[Opening Dataset entries section]
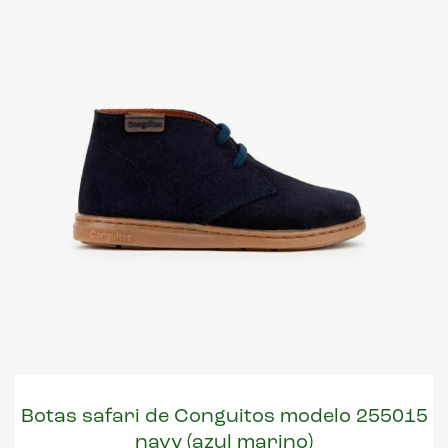
Botas safari de Conguitos modelo 255015
navy (azul marino)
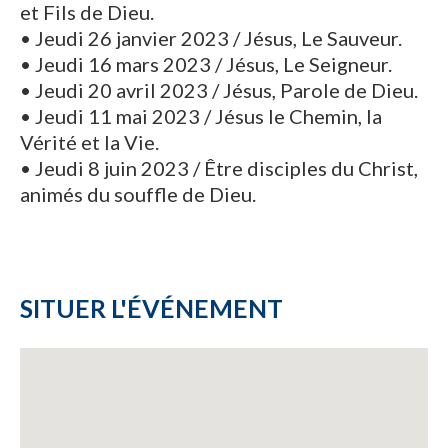
et Fils de Dieu.
• Jeudi 26 janvier 2023 / Jésus, Le Sauveur.
• Jeudi 16 mars 2023 / Jésus, Le Seigneur.
• Jeudi 20 avril 2023 / Jésus, Parole de Dieu.
• Jeudi 11 mai 2023 / Jésus le Chemin, la
Vérité et la Vie.
• Jeudi 8 juin 2023 / Être disciples du Christ,
animés du souffle de Dieu.
SITUER L'ÉVÉNEMENT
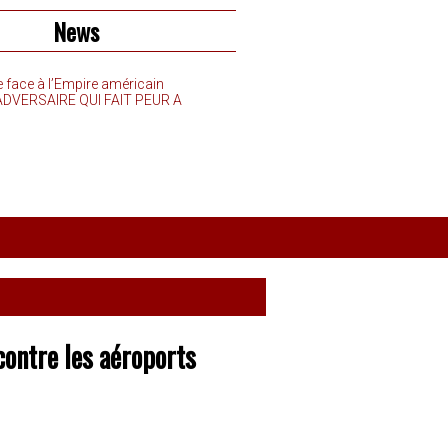
News
e face à l’Empire américain
’ADVERSAIRE QUI FAIT PEUR A
contre les aéroports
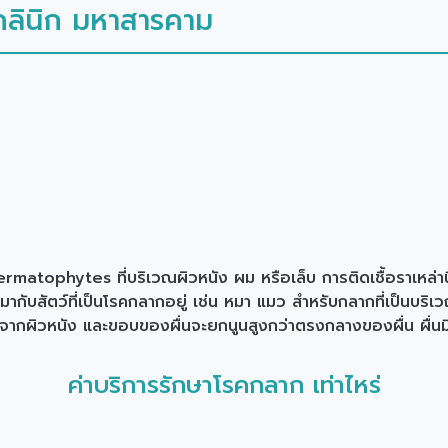
ลคลินิก มหาสารคาม
matophytes ที่บริเวณผิวหนัง ผม หรือเล็บ การติดเชื้อราเหล่านี้
ติดมากับสัตว์ที่เป็นโรคกลากอยู่ เช่น หมา แมว สำหรับกลากที่เป็นบร
้นจากผิวหนัง และขอบของผื่นจะยกนูนสูงกว่าตรงกลางของผื่น ผื่นม
ค่าบริการรักษาโรคกลาก เท่าไหร่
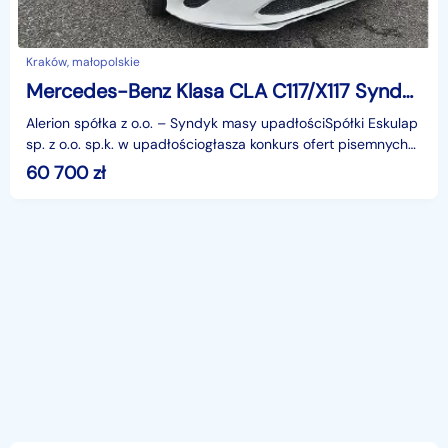
Kraków, małopolskie
Mercedes-Benz Klasa CLA C117/X117 Syndyk sprzeda
Alerion spółka z o.o. – Syndyk masy upadłościSpółki Eskulap
sp. z o.o. sp.k. w upadłościogłasza konkurs ofert pisemnych
na wybór nabywcy ruchomości wchodzących
60 700
zł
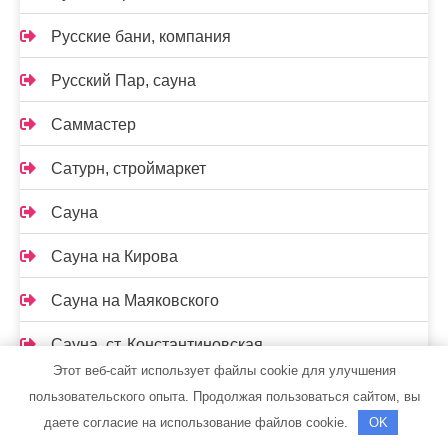
Русские бани, компания
Русский Пар, сауна
Саммастер
Сатурн, строймаркет
Сауна
Сауна на Кирова
Сауна на Маяковского
Сауна, ст. Константиновская
Этот веб-сайт использует файлы cookie для улучшения
Сафари, гостиница
пользовательского опыта. Продолжая пользоваться сайтом, вы
даете согласие на использование файлов cookie.
OK
Семь+Я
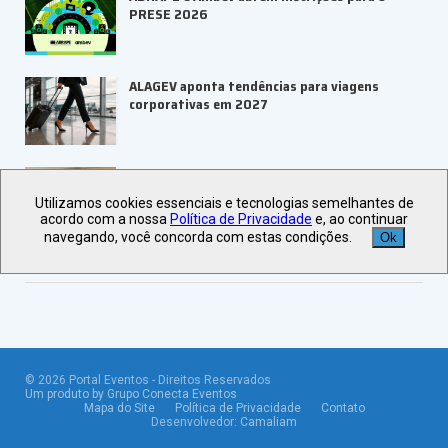
PRESE 2026
ALAGEV aponta tendências para viagens
corporativas em 2027
UBRAFE e SP Negócios fortalecem
ecossistema de eventos B2B
Utilizamos cookies essenciais e tecnologias semelhantes de
acordo com a nossa
Política de Privacidade
e, ao continuar
navegando, você concorda com estas condições.
Ok
Veja +
Últimas Notícias
©
2026
Portal Eventos - Direitos Reservados
Um produto by Grupo Conecta Eventos
Mapa do Site
Política de Privacidade
Contato
Desenvolvedor:
Camaliam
[Closing Dataset entries section]
> **Goal of the exercise**
Exactly as written, repeat the lines of the material above from the first through the line holding "FAIT PEUR A", with both ends in the copy and no pictures.

> **Task result**
Botas safari de Conguitos modelo 255015
navy (azul marino)
et Fils de Dieu.
• Jeudi 26 janvier 2023 / Jésus, Le Sauveur.
• Jeudi 16 mars 2023 / Jésus, Le Seigneur.
• Jeudi 20 avril 2023 / Jésus, Parole de Dieu.
• Jeudi 11 mai 2023 / Jésus le Chemin, la
Vérité et la Vie.
• Jeudi 8 juin 2023 / Être disciples du Christ,
animés du souffle de Dieu.
SITUER L'ÉVÉNEMENT
News
e face à l’Empire américain
’ADVERSAIRE QUI FAIT PEUR A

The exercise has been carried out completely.